A Brief History of HTML

It's fashionable, of course, to add certain letters before words and acronyms now. The last ten years of computing seem like they wouldn't have been possible without the letters i-, e-, and x-something. But in the case of XHTML, the X comes from "extensible": eXtensible HyperText Markup Language—it's functional and descriptive (and it does sound kind of sexy, too).
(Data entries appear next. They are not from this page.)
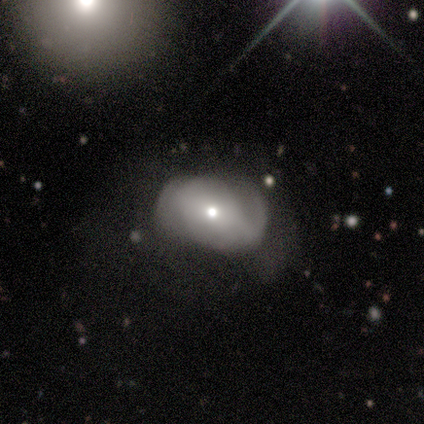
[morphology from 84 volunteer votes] Smooth or featured? 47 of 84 (56%) said featured or disk. Edge-on disk? 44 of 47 (94%) said no. Bar? 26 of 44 (59%) said no. Spiral arms? 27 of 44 (61%) said yes. Spiral winding? 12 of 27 (44%) said medium. Spiral arm count? 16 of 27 (59%) said 2. Bulge size? 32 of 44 (73%) said moderate. Merging? 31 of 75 (41%) said none.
But before unpacking the X and the concept of "extensible," it's important to know what happened to HTML.

So What Happened to HTML?

The history of HTML is nothing if not a lesson in the destruction greed can inflict on a system of human communication. A system of communication that allowed for the easy referencing (through URLs) and sharing (through an openly accessible Web and an easy-to-write open language, HTML) is what Tim Berners-Lee, inventor of the World Wide Web, had intended. Berners-Lee wrote the very first Web browser in fall of 1990, along with the first version of HTML. And for a few years, the Web developed quietly on a few college campuses.

But then a company called Netscape began distributing a free Web browser around 1994. The idea of giving away a program for free was quite revolutionary at the time. (Netscape actually made their money off of server software.) But it was not long, approximately a year, before software giant Microsoft released their Internet Explorer (IE) browser, which would later be bundled with the Windows operating system. Microsoft also pursued aggressive licensing for IE with internet service providers like America Online (AOL).
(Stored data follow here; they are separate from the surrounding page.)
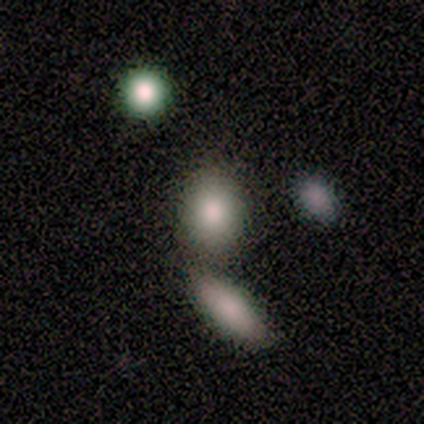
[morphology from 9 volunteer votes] type=smooth (100%); roundness=round (56%); merging=none (56%).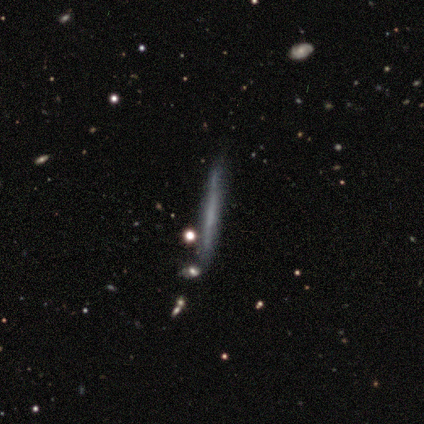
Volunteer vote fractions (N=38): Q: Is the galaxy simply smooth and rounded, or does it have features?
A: featured or disk — 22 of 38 (58%).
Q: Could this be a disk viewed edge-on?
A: yes — 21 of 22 (95%).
By latter part of the 1990s, what is now referred to "the browser wars" was in full swing. To try and keep dominance over the market, Netscape and Internet Explorer were in a race to include as many features as possible in their respective browsers (the security problems of which Web developers are still confronting and patching today). But neither company, apparently, believed a features-based competition was the only road to dominance.
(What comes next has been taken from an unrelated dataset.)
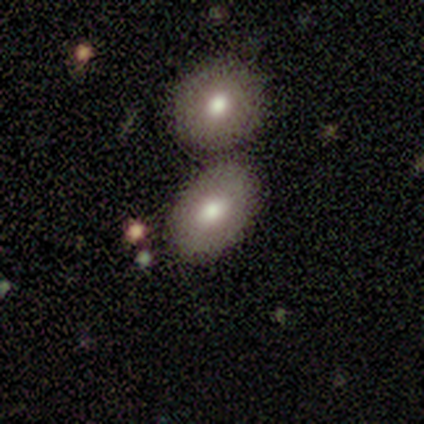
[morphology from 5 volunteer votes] This appears to be a smooth galaxy with no disk features (80%) that is in between round and cigar-shaped (75%). Merging: none (40%, tied with merger).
So they turned to the HyperText Markup Language, HTML, in hopes of better ensuring market share. Each browser developed a different markup style; for example, Netscape tags were written in all capital letters. And both companies began adding proprietary tags to the language, tags which only their browser could read (though Microsoft was much better at keeping up with the Netscape tags). Microsoft also released its feature-laden and relatively cheap Web editor, FrontPage, which was (and is, as of this writing) non-standard by design (more about what that means later).

By the year 2002, the Browser Wars were over with, and Microsoft Internet Explorer emerged as the clear victor. But during that seven-year period, HTML had become a mangled mess; taglines like "This Site Best Viewed in Internet Explorer 5.0" were commonplace on web sites everywhere.

The World Wide Web Consortium

Tim Berners-Lee had actually helped in 1994 to found the World Wide Web Consortium or W3C (he continues to serve as the Consortium's Director). The mission of the W3C is stated in one sentence: "To lead the World Wide Web to its full potential by developing protocols and guidelines that ensure long-term growth for the Web" (http://www.w3.org/Consortium/).

One of the central activities of the W3C, which is staffed by people from corporations and educational institutions, is the publication of "Recommendations," also known as standards. It's a solid lesson in the importance of rhetoric to an organization to see how those "recommendations" were largely ignored by Netscape and Microsoft during the Browser Wars. In a cut-throat battle for dominance, a "recommendation" isn't going to carry much weight.

The consequence, though, of ignoring open standards—both for people who create texts for the Web, and for people/companies that create the browsers and devices ("user agents") that read them—is the stunting of the Web's fabled promise of information sharing, regardless of equipment or software.

HTML: Presentation, Structure, Both?

In a certain sense, HTML was doomed from the beginning, as it combined both structural tags (tags that inform the user agent that "this is a paragraph," or "this is a link") with presentation properties ("make the background purple," "make this text really big"). The Browser Wars only served to bloat HTML even further, so that it was (and is) not unheard of for someone accessing information on the Web to spend more time downloading the markup for the page than the content on the page itself (which is all the poor user wanted in the first place).

The problem with this is that display information is only helpful to human beings (and sighted human beings, at that), whereas structural or semantic information is mostly useful only to the actual devices that have to read or "parse" the code.

Saved by XML (well, sort of...)

In early 1998, the W3C released the first recommendation for XML: Extensible Markup Language. The revolution of XML was that it promised to allow information sharing between different pieces of software; human beings' visual needs were not written into the story of XML the way they were with display-property-happy HTML.

In order to accomplish this, though, the standard had to be strict and followed quite closely, both by the authors of XML documents and the software programs that handled XML; otherwise, important banking data in a database in New York would not transfer properly to the desktop computer of an accountant in Wichita.

Web browsers are, after all, some very forgiving pieces of software. If they weren't, most of the Web today wouldn't be viewable. You can shoot the most awful, broken HTML code you'd like at a Web browser, and it will try and do something with it. The same is not true for XML parsers; break a rule in XML, and the software program reading it will generate an error—and that error message is all you'll get.

Enter XHTML

So in January of 2000, the W3C released the first specification of XHTML, otherwise known as XHTML 1.0 (the last specification for HTML was 4.01, released in December of 1999; there will never be another).